A proper meditation position is one that allows you to relax deeply but stay alert, forget the body and dive deep into peace and stillness. The essential elements are a straight spine and a relaxed body. This seat may be on a floor cushion, a meditation bench or a chair depending on what works for you. By ‘straight spine’ we mean spine erect with natural curves at the cervical, thoracic and lumbar areas preserved and balanced. When seated, the hips should be a little bit above the knees so there is a gentle curve at the lumbar spine. Tilting the pelvis with an angled pillow in the chair, an angled meditation bench or an angled pillow on the floor is often helpful. Each person may need to increase or decrease the angle to suit their body. Feet should be flat on the floor if seated in a chair as dangling feet cause tension. Shoulders should be gently drawn back to open the chest/heart area. Avoid rounding the shoulders forward, which collapses the chest area. Rest the hands with palms turned upward on the thighs and slide them back toward the junction of the thighs and abdomen which also helps open the heart area. Watch that you do not bring wrists so far back that they are bent at an extreme angle which causes pain. Head should be balanced and centered on the spine, chin parallel to the floor. Do not have the head positioned forward of the spine which can cause neck pain.
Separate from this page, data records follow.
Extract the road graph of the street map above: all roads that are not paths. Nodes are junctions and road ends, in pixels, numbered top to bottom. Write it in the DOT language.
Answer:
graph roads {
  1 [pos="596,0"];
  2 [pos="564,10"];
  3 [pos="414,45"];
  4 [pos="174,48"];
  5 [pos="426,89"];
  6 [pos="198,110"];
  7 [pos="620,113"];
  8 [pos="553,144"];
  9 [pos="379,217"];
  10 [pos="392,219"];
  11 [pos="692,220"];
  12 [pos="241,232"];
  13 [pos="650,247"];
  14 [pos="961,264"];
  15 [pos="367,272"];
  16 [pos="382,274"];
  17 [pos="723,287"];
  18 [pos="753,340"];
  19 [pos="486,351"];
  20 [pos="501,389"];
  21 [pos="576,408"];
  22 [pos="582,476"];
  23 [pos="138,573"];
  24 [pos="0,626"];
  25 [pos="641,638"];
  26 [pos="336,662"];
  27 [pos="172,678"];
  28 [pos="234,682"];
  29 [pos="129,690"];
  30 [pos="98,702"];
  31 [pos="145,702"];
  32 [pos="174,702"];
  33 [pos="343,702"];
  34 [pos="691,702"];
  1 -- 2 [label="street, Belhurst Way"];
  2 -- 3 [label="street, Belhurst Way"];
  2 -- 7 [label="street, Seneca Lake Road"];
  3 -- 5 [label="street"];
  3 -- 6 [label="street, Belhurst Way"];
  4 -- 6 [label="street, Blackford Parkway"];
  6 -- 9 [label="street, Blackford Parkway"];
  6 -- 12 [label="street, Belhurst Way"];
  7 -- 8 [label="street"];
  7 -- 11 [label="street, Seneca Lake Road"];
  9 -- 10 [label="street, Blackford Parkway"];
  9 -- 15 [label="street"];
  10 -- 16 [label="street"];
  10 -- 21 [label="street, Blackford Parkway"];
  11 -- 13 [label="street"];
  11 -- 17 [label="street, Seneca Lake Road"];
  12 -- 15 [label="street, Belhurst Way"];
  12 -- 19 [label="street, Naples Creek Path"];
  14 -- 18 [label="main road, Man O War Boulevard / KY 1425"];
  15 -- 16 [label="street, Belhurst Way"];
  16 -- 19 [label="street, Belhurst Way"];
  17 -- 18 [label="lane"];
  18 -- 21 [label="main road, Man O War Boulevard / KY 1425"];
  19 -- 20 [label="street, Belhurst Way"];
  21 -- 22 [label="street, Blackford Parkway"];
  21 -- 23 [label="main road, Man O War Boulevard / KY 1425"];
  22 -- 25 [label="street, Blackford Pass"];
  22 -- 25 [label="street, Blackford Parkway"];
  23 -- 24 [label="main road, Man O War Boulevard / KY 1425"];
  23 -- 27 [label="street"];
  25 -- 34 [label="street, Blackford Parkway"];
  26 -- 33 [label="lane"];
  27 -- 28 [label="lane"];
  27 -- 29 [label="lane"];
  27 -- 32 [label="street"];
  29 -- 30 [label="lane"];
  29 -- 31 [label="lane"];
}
I am not able to see your cross-legged meditation posture so I will take a guess that your leg problem is due to sitting without sufficient hip-knee angle, knees possibly floating in the air rather than grounded which aggravates lower back rounding and compression of the tissues in the hip area, and possibly excessive pressure on the legs as they cross over each other. Try lifting your hips up by sitting on a higher pillow, adding folded blankets can help. Knees should drop down to the floor and lower back feel comfortable, no strain. If this does not help then you might move to a meditation bench if one is available or to a chair. For the chair you could add some hip tilt with a pillow or blanket. Be sure the chair seat is not so low that hips are level with or lower than knees. If feet are dangling you can place a blanket under your feet.

We have a 5-minute video which is part of our free meditation mini-course that shows how to sit for meditation.

The key is to keep experimenting until you find the right posture. We hope you will have a lifetime meditation practice. Bodies change over time so we need to modify meditation posture to adjust to those changes.